**Instruction:**
Your task is to output the listing exactly, leaving every image out.

**Data excerpts:**
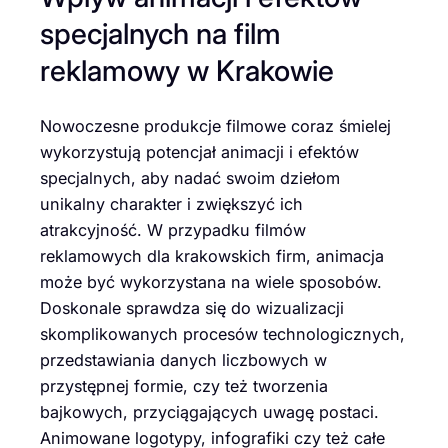
specjalnych na film
reklamowy w Krakowie
Nowoczesne produkcje filmowe coraz śmielej
wykorzystują potencjał animacji i efektów
specjalnych, aby nadać swoim dziełom
unikalny charakter i zwiększyć ich
atrakcyjność. W przypadku filmów
reklamowych dla krakowskich firm, animacja
może być wykorzystana na wiele sposobów.
Doskonale sprawdza się do wizualizacji
skomplikowanych procesów technologicznych,
przedstawiania danych liczbowych w
przystępnej formie, czy też tworzenia
bajkowych, przyciągających uwagę postaci.
Animowane logotypy, infografiki czy też całe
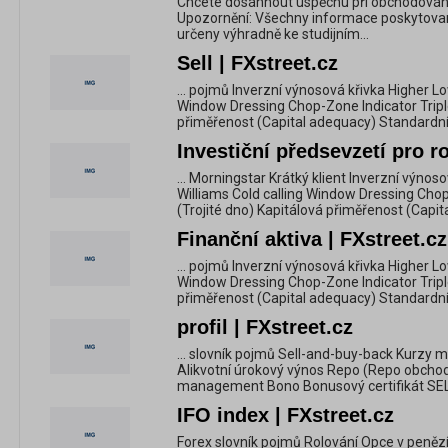
Chcete dosáhnout úspěchu při obchodování 
Upozornění: Všechny informace poskytovan
určeny výhradně ke studijním...
Sell | FXstreet.cz
... pojmů Inverzní výnosová křivka Higher Lo
Window Dressing Chop-Zone Indicator Triple
přiměřenost (Capital adequacy) Standardní 
Investiční předsevzetí pro r
... Morningstar Krátký klient Inverzní výnos
Williams Cold calling Window Dressing Chop
(Trojité dno) Kapitálová přiměřenost (Capi
Finanční aktiva | FXstreet.cz
... pojmů Inverzní výnosová křivka Higher Lo
Window Dressing Chop-Zone Indicator Triple
přiměřenost (Capital adequacy) Standardní 
profil | FXstreet.cz
... slovník pojmů Sell-and-buy-back Kurzy 
Alikvotní úrokový výnos Repo (Repo obchod
management Bono Bonusový certifikát SE
IFO index | FXstreet.cz
Forex slovník pojmů Rolování Opce v penězí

**Response area:**
specjalnych na film
reklamowy w Krakowie
Nowoczesne produkcje filmowe coraz śmielej
wykorzystują potencjał animacji i efektów
specjalnych, aby nadać swoim dziełom
unikalny charakter i zwiększyć ich
atrakcyjność. W przypadku filmów
reklamowych dla krakowskich firm, animacja
może być wykorzystana na wiele sposobów.
Doskonale sprawdza się do wizualizacji
skomplikowanych procesów technologicznych,
przedstawiania danych liczbowych w
przystępnej formie, czy też tworzenia
bajkowych, przyciągających uwagę postaci.
Animowane logotypy, infografiki czy też całe
Chcete dosáhnout úspěchu při obchodování 
Upozornění: Všechny informace poskytovan
určeny výhradně ke studijním...
Sell | FXstreet.cz
... pojmů Inverzní výnosová křivka Higher Lo
Window Dressing Chop-Zone Indicator Triple
přiměřenost (Capital adequacy) Standardní 
Investiční předsevzetí pro r
... Morningstar Krátký klient Inverzní výnos
Williams Cold calling Window Dressing Chop
(Trojité dno) Kapitálová přiměřenost (Capi
Finanční aktiva | FXstreet.cz
... pojmů Inverzní výnosová křivka Higher Lo
Window Dressing Chop-Zone Indicator Triple
přiměřenost (Capital adequacy) Standardní 
profil | FXstreet.cz
... slovník pojmů Sell-and-buy-back Kurzy 
Alikvotní úrokový výnos Repo (Repo obchod
management Bono Bonusový certifikát SE
IFO index | FXstreet.cz
Forex slovník pojmů Rolování Opce v penězí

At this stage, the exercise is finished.